- _Obiettivi_
1. Trascrivi in forma di lista JSON di stringhe, una per ogni riga e senza quelle vuote, tutte le righe che seguono il brano sul teatro, dalla riga che contiene "Q: How many cherry" fino all'ultima. Ometti le immagini.
2. Scrivi il seguito del brano sul teatro, cominciando subito dopo la sua ultima frase.

- _Brano_
◆ ◆ ◆
Il pubblico spesso ignora la fatica che si cela dietro la grazia. Le ore di prove, le notti insonni, i rifiuti, le paure, le rughe, le ginocchia rotte. Eppure, ogni sera, quegli attori salgono in scena per donare una parte di sé, e spesso lo fanno per un pubblico distratto, in una sala mezza vuota, con uno stipendio da fame. Ma lo fanno. Perché il teatro, quando lo hai dentro, non è una scelta, è una vocazione.
E il pubblico – quando è vero, presente, grato – restituisce quell’amore con uno sguardo. Con un silenzio. Con un applauso che non è rumore, ma un abbraccio.
In un mondo che ci vuole spettatori passivi, il teatro ci chiede di partecipare. Di scegliere. Di sentire. Di metterci nei panni di chi non siamo, per capire chi siamo. Ci chiede coraggio, perché il teatro, come l’amore, espone. Ci mette in discussione.
◆ ◆ ◆
- _Dati mostrati_
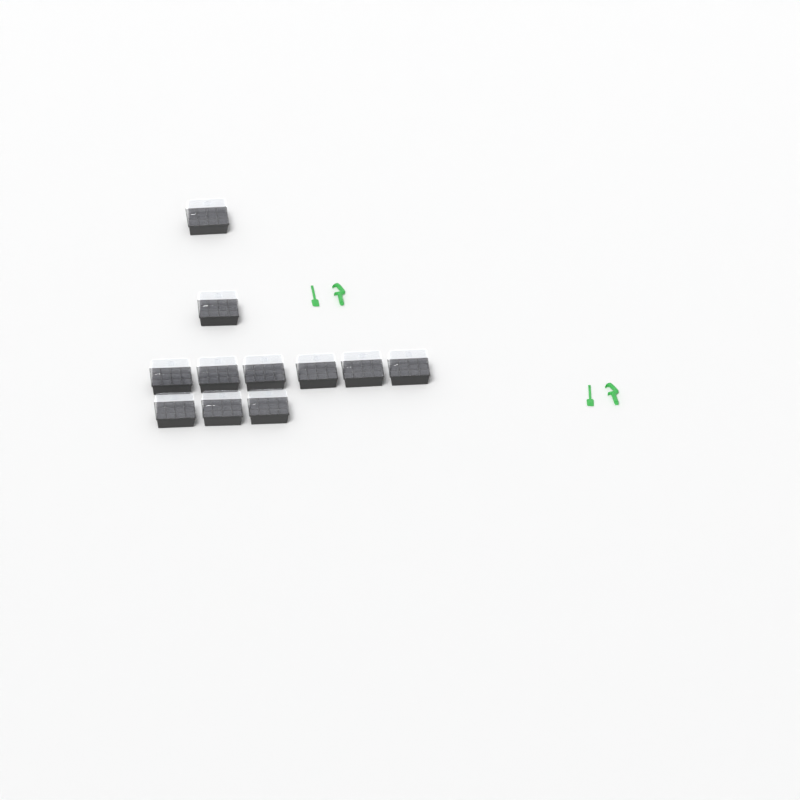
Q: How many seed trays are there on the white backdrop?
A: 11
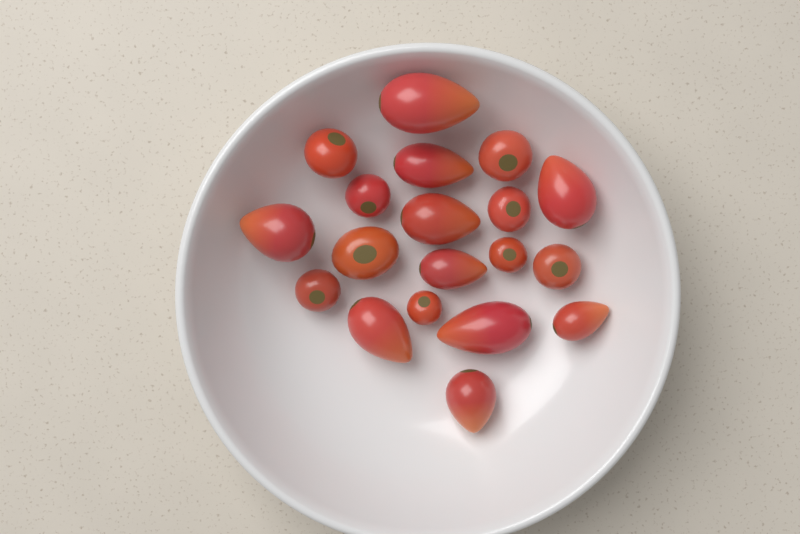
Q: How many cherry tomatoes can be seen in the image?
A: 9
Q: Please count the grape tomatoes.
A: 10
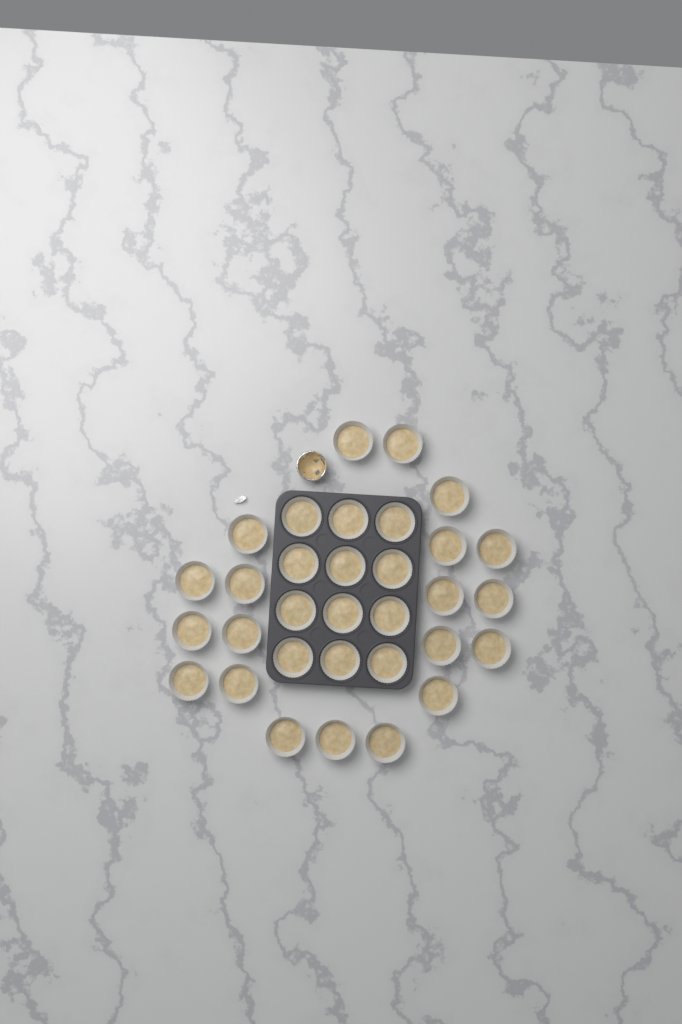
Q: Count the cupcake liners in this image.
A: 32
◆ ◆ ◆
- _Le risposte_
1.
[
  "Q: How many cherry tomatoes can be seen in the image?",
  "A: 9",
  "Q: Please count the grape tomatoes.",
  "A: 10",
  "Q: Count the cupcake liners in this image.",
  "A: 32"
]

2.
Oggi, in questa Giornata Mondiale del Teatro, non celebriamo solo un’arte. Celebriamo un’idea di umanità che non si rassegna alla superficialità. Che cerca senso, bellezza, verità. Che crede che una storia possa ancora cambiare il destino di chi la ascolta.
“Siamo fatti anche noi della materia di cui sono fatti i sogni, e la nostra breve vita è circondata da un sonno.”
– William Shakespeare, La Tempesta
Il teatro è quel sogno. E noi, quando entriamo in sala, siamo svegli e sognanti, fragili e infiniti.
Buona Giornata Mondiale del Teatro a chi lo fa, a chi lo ama, a chi lo difende ogni giorno.
Perché finché ci sarà un palcoscenico e qualcuno disposto a raccontare, non saremo mai davvero soli.